2016年10月24日 21時49分37秒 | 演劇
 現代日本を代表する偉大な俳優、平幹二郎(ひら・みきじろう)が突然亡くなった。10月23日に自宅の風呂で倒れていたところを発見されたが、もう亡くなっていたという。享年82歳。(1933~2016)

 最近まで舞台に立っていたし、見てないけど現在放送中のドラマにも出ていたということだから、本当に突然の訃報だった。本気で言うわけでもないんだけど、蜷川幸雄が呼んだのかと多くの人が一瞬思ったんじゃないか。僕はそんなに平幹二郎を見たわけではないけど、舞台、テレビ、映画を通して、「大きな人だなあ」と思ってきた。実際、身長は180cmだったというから、今でもそうだけど特に戦前生まれの人としては異例なほど大きい。顔も大きいし、舞台では異様なほどの存在感を示していたと思う。それはテレビでも同じで、とても存在感のある俳優として小さいころから知っていた。

 この人もまた俳優所養成所出身の新劇俳優だった。俳優座養成所という場所は、本当に多くの人を輩出したものだと思う。だけど、多くの人がこの人を知ったのは、テレビの「三匹の侍」だった。フジテレビにいた五社英雄が演出した時代劇で、かつてないリアルな感覚の時代劇として大ヒットした。というか、テレビドラマ史上の位置は判らないなりに、とにかく面白いから小学生でも見ていた。つまり、僕と僕の周りの小学生は大体。最高視聴率42%というから、すごい人気だったのである。1963年から1968年にかけて、第6話まで作られた。10月開始の翌年3月か4月まで半年続くドラマである。

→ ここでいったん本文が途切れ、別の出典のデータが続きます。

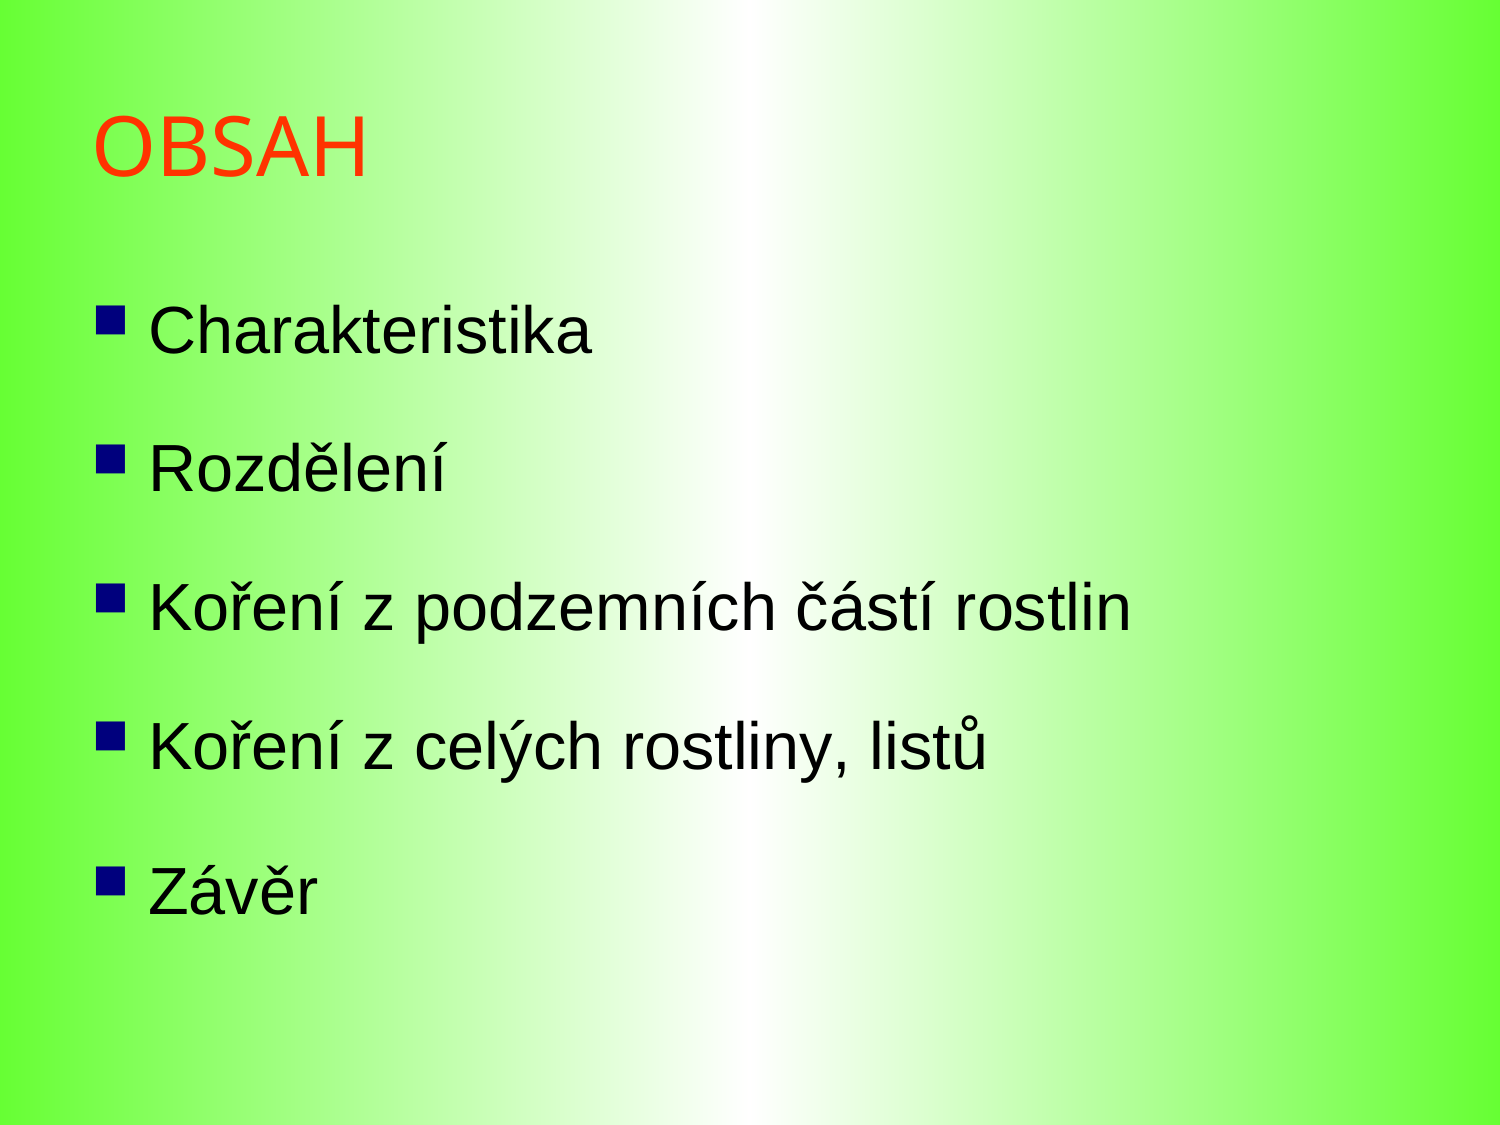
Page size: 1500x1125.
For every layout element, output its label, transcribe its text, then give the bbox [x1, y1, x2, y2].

list Charakteristika Rozdělení Koření z podzemních částí rostlin Koření z celých rostliny, listů Závěr [76, 278, 1412, 1047]
title OBSAH [76, 31, 1427, 257]
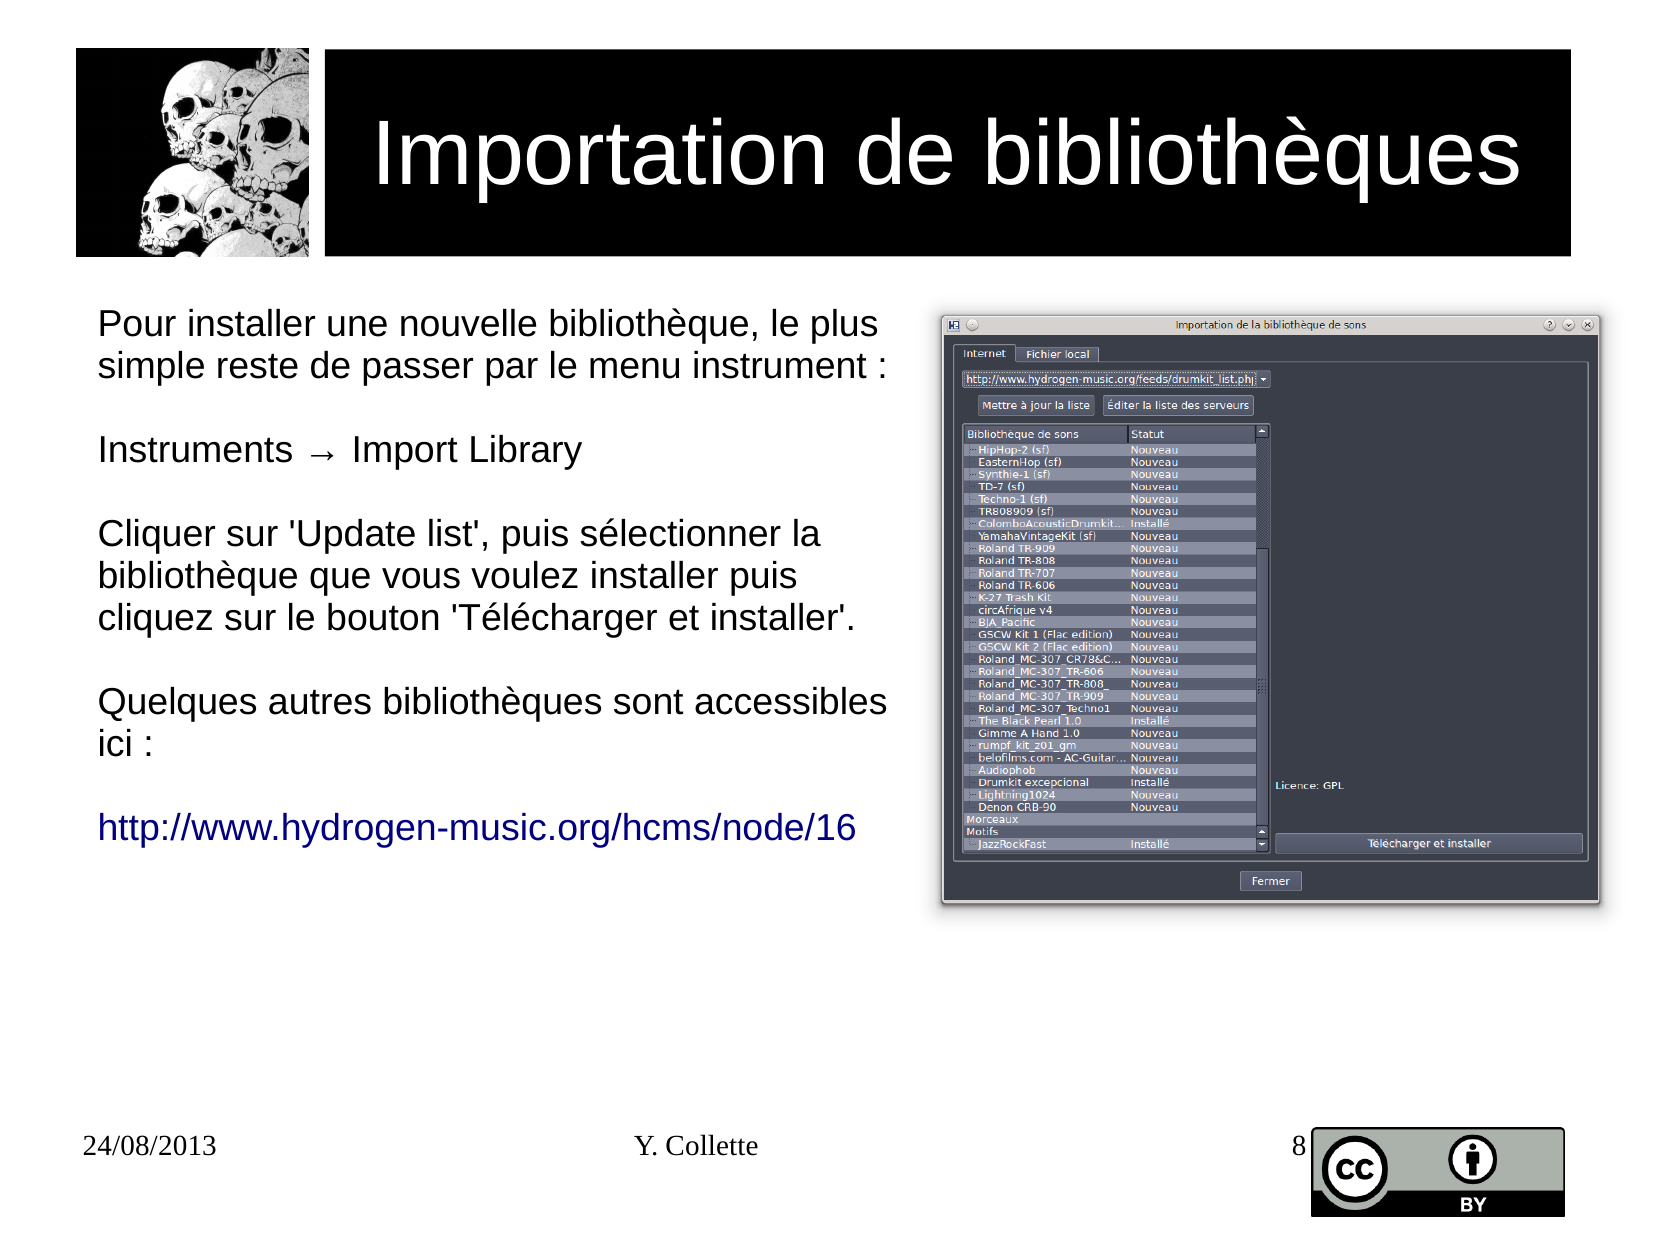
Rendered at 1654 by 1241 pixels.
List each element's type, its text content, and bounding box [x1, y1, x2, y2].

picture [909, 283, 1632, 937]
picture [1311, 1127, 1565, 1217]
title Importation de bibliothèques [324, 49, 1571, 257]
text_box Pour installer une nouvelle bibliothèque, le plus simple reste de passer par le menu instrument : Instruments → Import Library Cliquer sur 'Update list', puis sélectionner la bibliothèque que vous voulez installer puis cliquez sur le bouton 'Télécharger et installer'. Quelques autres bibliothèques sont accessibles ici : http://www.hydrogen-music.org/hcms/node/16 [82, 295, 909, 898]
picture [76, 48, 309, 257]
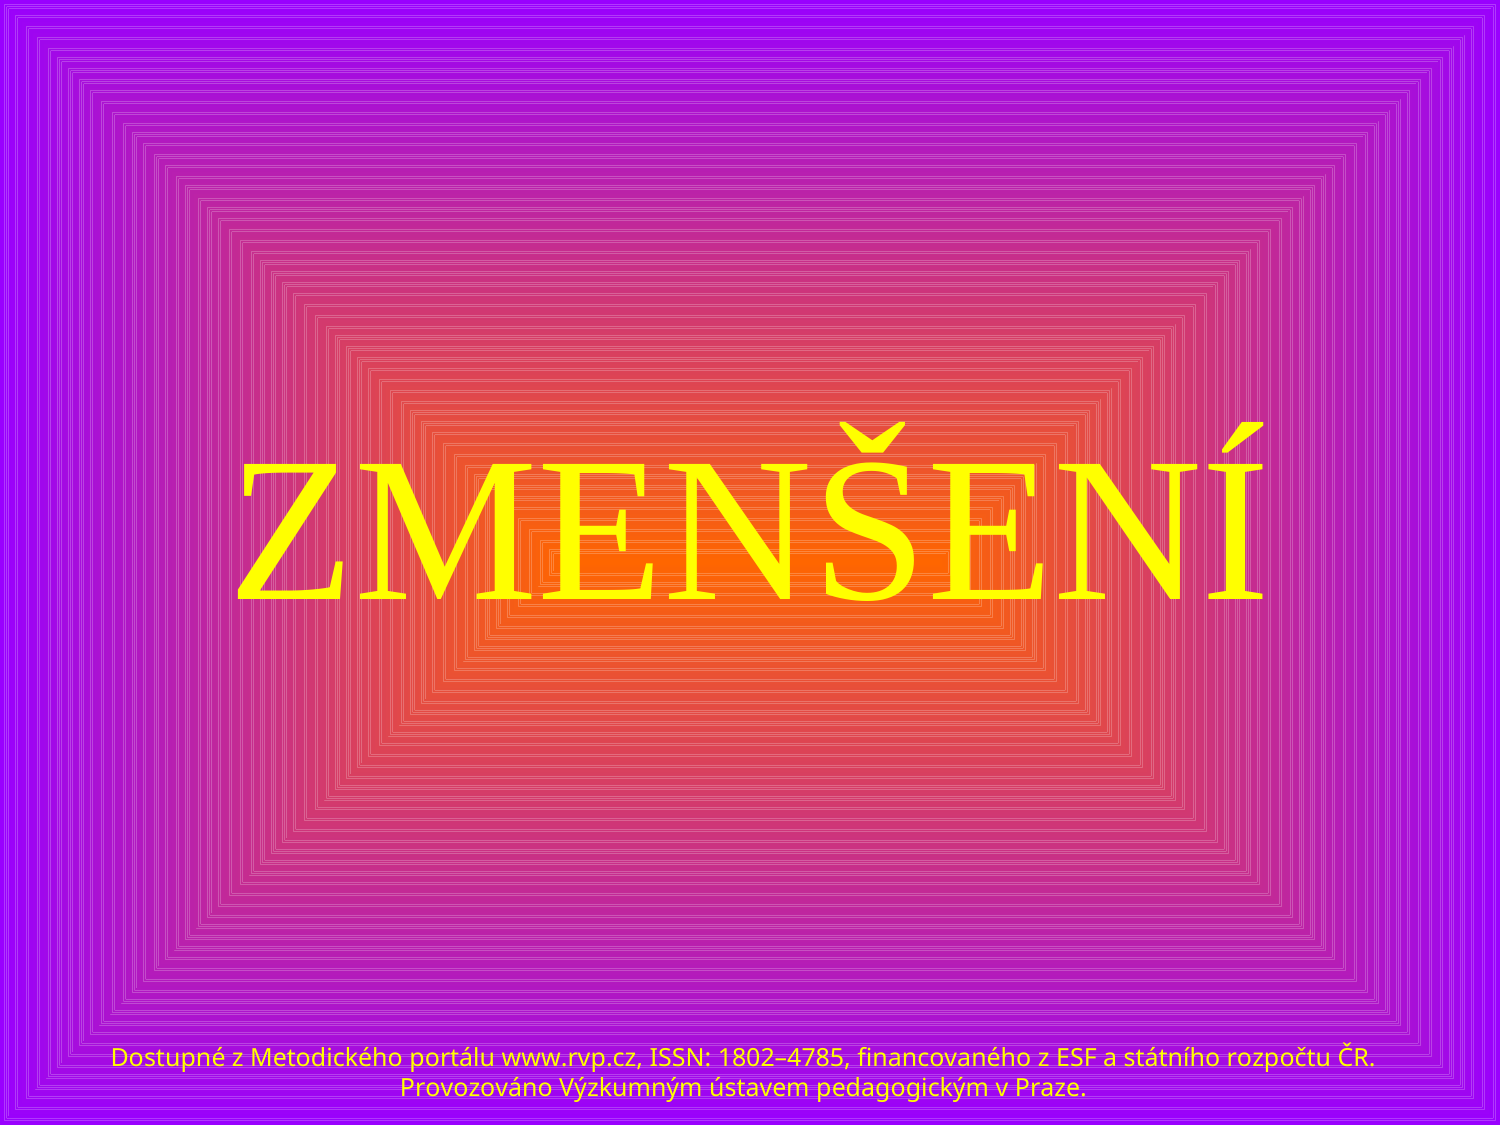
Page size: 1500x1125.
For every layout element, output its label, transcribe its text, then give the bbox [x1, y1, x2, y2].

text_box ZMENŠENÍ [0, 385, 1500, 649]
text_box Dostupné z Metodického portálu www.rvp.cz, ISSN: 1802–4785, financovaného z ESF a státního rozpočtu ČR. Provozováno Výzkumným ústavem pedagogickým v Praze. [35, 1041, 1454, 1102]
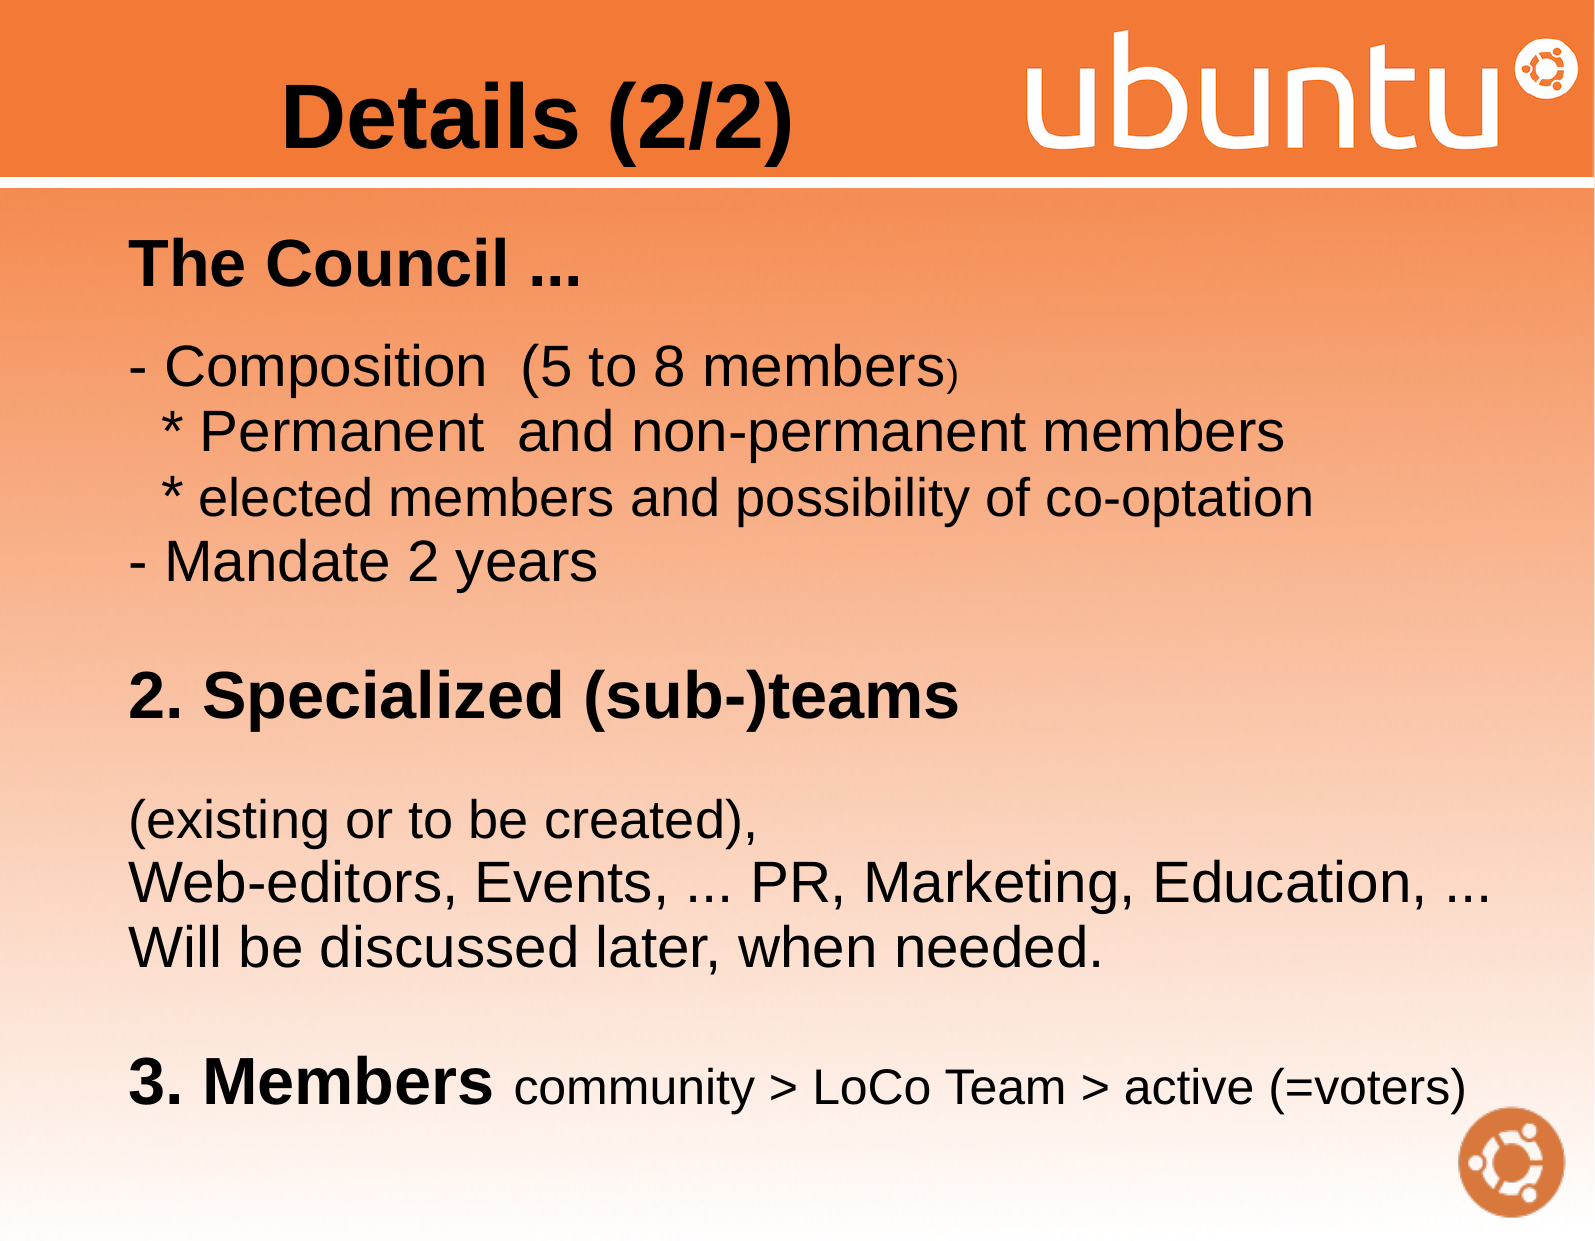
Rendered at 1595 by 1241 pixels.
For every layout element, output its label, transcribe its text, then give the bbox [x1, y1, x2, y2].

text_box The Council ... - Composition (5 to 8 members) * Permanent and non-permanent members * elected members and possibility of co-optation - Mandate 2 years 2. Specialized (sub-)teams (existing or to be created), Web-editors, Events, ... PR, Marketing, Education, ... Will be discussed later, when needed. 3. Members community > LoCo Team > active (=voters) [113, 218, 1530, 1127]
title Details (2/2) [79, 56, 997, 178]
picture [0, 0, 1595, 1241]
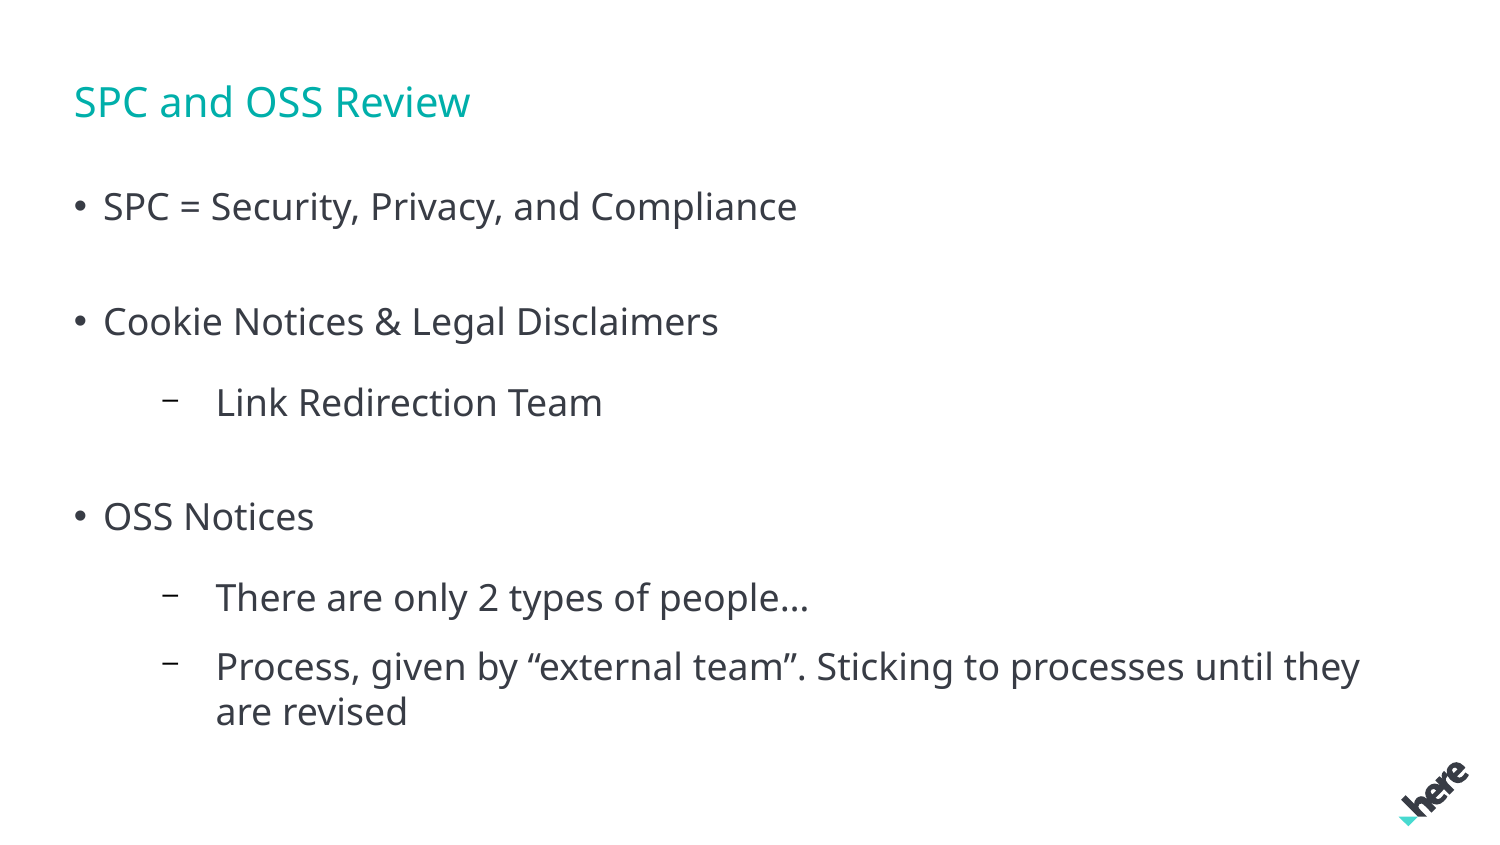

 第1話の「三匹」は、丹波哲郎、平幹二郎、長門勇だけど、2話以降は丹波に代わり、加藤剛が加わった。平幹二郎はずっと出ているわけだが、2話以降は丹波に代わってリーダー的存在の役柄になった。ちなみに役名は桔梗鋭之介。ニヒルな浪人だが、最後に弱い者に味方するといった役である。1964年には丹波、平、長門のコンビで映画化もされている。今も時々上映される機会があるが、けっこうおもしろく見られる。時代劇の楽しさは最初にこのドラマで知ったんだと思いだした。その後も大河ドラマの「樅の木は残った」をはじめ、最近まで多くのテレビに出ていた。

 でも、やはり平幹二郎は蜷川演劇を支えた俳優ということになる。70年代後半から、つまり蜷川幸雄が商業演劇に本格参入したころから、主な舞台はほとんど平幹二郎が主演していた。『王女メディア』『近松心中物語』『NINAGAWAマクベス』『タンゴ・冬の終わりに』『リア王』なんかである。そして、最終的にはシェークスピア役者ということになるんじゃないかと思う。僕は『近松心中物語』は見てないのははっきりしているけど、多分『マクベス』は見てるんじゃないかと思う。忘れるわけないと思うかもしれないが、シェークスピアは読んで話を知ってるので、映画も含めて何を見たのかよく覚えてないのである。(オリビア・ハッシーの出たフランコ・ゼッフィレリ監督「ロミオとジュリエット」だけはよく覚えているわけだけど。)最近ではもうクラシック作品は見てないけど、永井愛作の「こんはんは、父さん」で、その大きな存在感を堪能した思い出が鮮明である。(写真は「王女メディア」)

 ところで、仲代達矢と違って、平幹二郎は映画俳優としてはあまり語られない。確かに平幹二郎なくして成立しなかったような映画は数少ない。でも、助演などではけっこういろいろ出ている。安部公房原作の「他人の顔」の医者とか、岸田國士「暖流」の3回目の映画化の日疋とか。「暖流」の日疋というのは、戦前の映画化では佐分利信がやった役で、病院を救うためにやってきて院長令嬢と看護婦の二人から惚れられる。平の出た「暖流」では、令嬢が岩下志麻で、看護婦が倍賞千恵子。これじゃ選びようがないというもうけ役で、そういう鮮やかな立ち役だったのである。美男俳優として、映画であれ、舞台であれ、人気大スターを通す道もあったんだろう。でも、根は演技派であって、芝居がしたいということで、蜷川の同志を選んだのだと思う。

 それでも、若いときに出た映画作品は、若いころの平幹二郎の魅力を詰め込んで今に伝えている。もう2本書いておくと、川端康成ノーベル賞記念で映画化された「千羽鶴」。これもいろんな女に言い寄られる役だが、若尾文子が印象的。平幹二郎は、こんな二枚目俳優だったのかという感じで出ている。もう一本、最近再評価の声が高い中村登監督の「夜の片鱗」という映画。女工だった桑野みゆきを堕落させてゆくヤクザな男役で、女を餌食にして生きていきながら、時たま優しさをふっと見せるという、すさんだ人物をこれ以上ないほどうまく演じている。こういう役をできるんだから、単なる二枚目では満足できないだろう。それほど存在感をここでも感じる。映画でも振り返っておく必要がある俳優だと思って、特に触れておく次第。